### Exercises
(A) In the summary of the UAV swarm anti-jamming paper, what does the outer layer of the genetic algorithm optimize?
(B) Rewrite the paragraph of the UAV swarm anti-jamming summary that begins "The paper tackles anti-jamming" as a bulleted list that keeps its main facts.
(C) Carry on the summary of the UAV swarm anti-jamming paper from the point where it stops.

### Text passage

A Genetic Algorithm Approach to Anti-Jamming UAV Swarm Behavior
Tiago Silva, António Grilo
TL;DR
The paper tackles anti-jamming for UAV swarms by jointly optimizing formation, directional antennas, and traffic routing to protect the main coordination channel. It introduces a encapsulated genetic algorithm with an outer layer for UAV positions and an inner layer for beam directions, guided by a non-linear objective that favors higher end-to-end capacity and resilience to interference. Simulation results across static, fixed-area, and mobile-swarm scenarios show substantial performance gains over omnidirectional baselines, while highlighting computational costs and centralized control as notable constraints. The work lays a foundation for future decentralization and learning-based improvements, such as deep reinforcement learning and multi-agent approaches, to reduce reliance on jam-resilient signaling channels.

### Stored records

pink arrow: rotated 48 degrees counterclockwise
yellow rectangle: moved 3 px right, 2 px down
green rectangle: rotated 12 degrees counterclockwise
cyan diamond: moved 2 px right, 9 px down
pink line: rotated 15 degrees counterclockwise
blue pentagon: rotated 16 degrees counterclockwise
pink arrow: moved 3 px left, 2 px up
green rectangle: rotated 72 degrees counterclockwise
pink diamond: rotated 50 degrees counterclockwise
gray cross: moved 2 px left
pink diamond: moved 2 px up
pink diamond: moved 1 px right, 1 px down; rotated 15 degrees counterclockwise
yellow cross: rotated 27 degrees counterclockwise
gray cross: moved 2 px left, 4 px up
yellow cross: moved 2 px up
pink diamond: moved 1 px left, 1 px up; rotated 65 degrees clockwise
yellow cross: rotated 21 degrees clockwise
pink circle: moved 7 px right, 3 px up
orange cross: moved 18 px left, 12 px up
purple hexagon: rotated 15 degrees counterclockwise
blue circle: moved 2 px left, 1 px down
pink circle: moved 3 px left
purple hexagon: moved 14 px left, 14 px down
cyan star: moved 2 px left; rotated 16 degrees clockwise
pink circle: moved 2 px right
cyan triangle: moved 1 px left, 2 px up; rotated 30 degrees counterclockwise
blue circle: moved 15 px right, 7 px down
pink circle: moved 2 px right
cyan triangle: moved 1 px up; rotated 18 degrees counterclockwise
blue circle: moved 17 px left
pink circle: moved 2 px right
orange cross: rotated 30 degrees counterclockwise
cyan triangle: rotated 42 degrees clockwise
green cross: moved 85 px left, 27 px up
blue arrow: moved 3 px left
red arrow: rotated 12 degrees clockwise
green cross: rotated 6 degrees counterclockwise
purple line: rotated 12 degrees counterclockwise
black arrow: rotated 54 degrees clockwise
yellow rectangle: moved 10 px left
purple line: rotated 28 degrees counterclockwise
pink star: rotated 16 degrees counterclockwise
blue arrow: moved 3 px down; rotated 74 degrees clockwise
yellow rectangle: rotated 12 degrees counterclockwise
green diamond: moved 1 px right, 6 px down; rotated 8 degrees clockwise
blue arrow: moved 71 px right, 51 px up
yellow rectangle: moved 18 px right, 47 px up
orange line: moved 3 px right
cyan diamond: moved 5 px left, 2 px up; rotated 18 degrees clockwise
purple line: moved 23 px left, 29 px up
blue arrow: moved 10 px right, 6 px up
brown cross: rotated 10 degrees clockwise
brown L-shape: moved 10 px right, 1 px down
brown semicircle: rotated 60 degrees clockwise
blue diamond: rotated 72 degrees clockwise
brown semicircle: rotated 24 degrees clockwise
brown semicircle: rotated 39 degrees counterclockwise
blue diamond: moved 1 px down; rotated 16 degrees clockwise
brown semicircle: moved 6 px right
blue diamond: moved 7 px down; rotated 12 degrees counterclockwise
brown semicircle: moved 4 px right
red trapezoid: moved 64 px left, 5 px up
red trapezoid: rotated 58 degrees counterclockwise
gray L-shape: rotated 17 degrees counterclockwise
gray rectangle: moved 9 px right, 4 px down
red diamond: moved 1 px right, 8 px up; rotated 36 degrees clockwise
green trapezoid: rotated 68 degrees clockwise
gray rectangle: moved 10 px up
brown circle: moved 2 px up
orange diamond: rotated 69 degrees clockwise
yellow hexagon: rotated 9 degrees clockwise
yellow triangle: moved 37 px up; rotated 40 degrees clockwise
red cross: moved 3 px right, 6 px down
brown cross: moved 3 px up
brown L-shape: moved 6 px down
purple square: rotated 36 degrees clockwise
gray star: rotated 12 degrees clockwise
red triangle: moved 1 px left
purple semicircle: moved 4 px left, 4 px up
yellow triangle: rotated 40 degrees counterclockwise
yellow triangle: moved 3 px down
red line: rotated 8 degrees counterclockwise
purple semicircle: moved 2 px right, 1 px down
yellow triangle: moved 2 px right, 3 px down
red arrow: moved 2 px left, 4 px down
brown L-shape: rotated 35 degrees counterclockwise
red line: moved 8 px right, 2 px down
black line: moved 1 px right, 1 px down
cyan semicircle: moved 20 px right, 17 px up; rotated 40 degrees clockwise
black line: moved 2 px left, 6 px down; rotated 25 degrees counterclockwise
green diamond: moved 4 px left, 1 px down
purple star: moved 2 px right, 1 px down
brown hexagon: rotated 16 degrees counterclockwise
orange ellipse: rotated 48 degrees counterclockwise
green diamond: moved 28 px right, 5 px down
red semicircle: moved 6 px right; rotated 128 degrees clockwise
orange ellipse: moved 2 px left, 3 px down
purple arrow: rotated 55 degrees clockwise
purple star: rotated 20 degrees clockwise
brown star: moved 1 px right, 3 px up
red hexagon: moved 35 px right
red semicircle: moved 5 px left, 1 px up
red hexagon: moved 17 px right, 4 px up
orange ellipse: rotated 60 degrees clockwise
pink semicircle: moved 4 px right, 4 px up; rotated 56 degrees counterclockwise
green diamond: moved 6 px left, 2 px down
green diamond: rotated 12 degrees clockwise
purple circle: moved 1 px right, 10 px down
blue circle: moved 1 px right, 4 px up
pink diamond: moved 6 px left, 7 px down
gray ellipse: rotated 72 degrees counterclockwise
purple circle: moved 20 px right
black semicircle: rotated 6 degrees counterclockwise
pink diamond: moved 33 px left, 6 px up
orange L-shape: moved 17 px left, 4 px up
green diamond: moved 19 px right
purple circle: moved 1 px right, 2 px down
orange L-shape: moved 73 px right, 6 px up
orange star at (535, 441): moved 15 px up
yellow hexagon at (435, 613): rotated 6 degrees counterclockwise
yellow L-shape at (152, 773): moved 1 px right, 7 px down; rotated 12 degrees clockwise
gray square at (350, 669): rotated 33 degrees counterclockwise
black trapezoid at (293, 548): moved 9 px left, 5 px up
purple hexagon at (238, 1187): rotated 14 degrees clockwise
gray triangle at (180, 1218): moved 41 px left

### Answers for this exercise
(A) UAV positions.

(B)
- Goal: protect a UAV swarm's main coordination channel from jamming by jointly optimizing formation, directional antennas, and traffic routing.
- Method: an encapsulated genetic algorithm, with an outer layer for UAV positions and an inner layer for beam directions, guided by a non-linear objective favoring higher end-to-end capacity and resilience to interference.
- Results: simulations in static, fixed-area, and mobile-swarm scenarios show substantial gains over omnidirectional baselines.
- Constraints: computational cost and centralized control.
- Future work: decentralization and learning-based improvements, such as deep reinforcement learning and multi-agent approaches, to reduce reliance on jam-resilient signaling channels.

(C)
Abstract
In recent years, Unmanned Aerial Vehicles (UAVs) have brought a new true revolution to military tactics. While UAVs already constitute an advantage when operating alone, multi-UAV swarms expand the available possibilities, allowing the UAVs to collaborate and support each other as a team to carry out a given task. This entails the capability to exchange information related with situation awareness and action coordination by means of a suitable wireless communication technology. In such scenario, the adversary is expected to disrupt communications by jamming the communication channel. The latter becomes the Achilles heel of the swarm. While anti-jamming techniques constitute a well covered topic in the literature, the use of intelligent swarm behaviors to leverage those techniques is still an open research issue. This paper explores the use of Genetic Algorithms (GAs) to jointly optimize UAV swarm formation, beam-steering antennas and traffic routing in order to mitigate the effect of jamming in the main coordination channel, under the assumption that a more robust and low data rate channel is used for formation management signaling. Simulation results show the effectiveness of proposed approach. However, the significant computational cost paves the way for further research.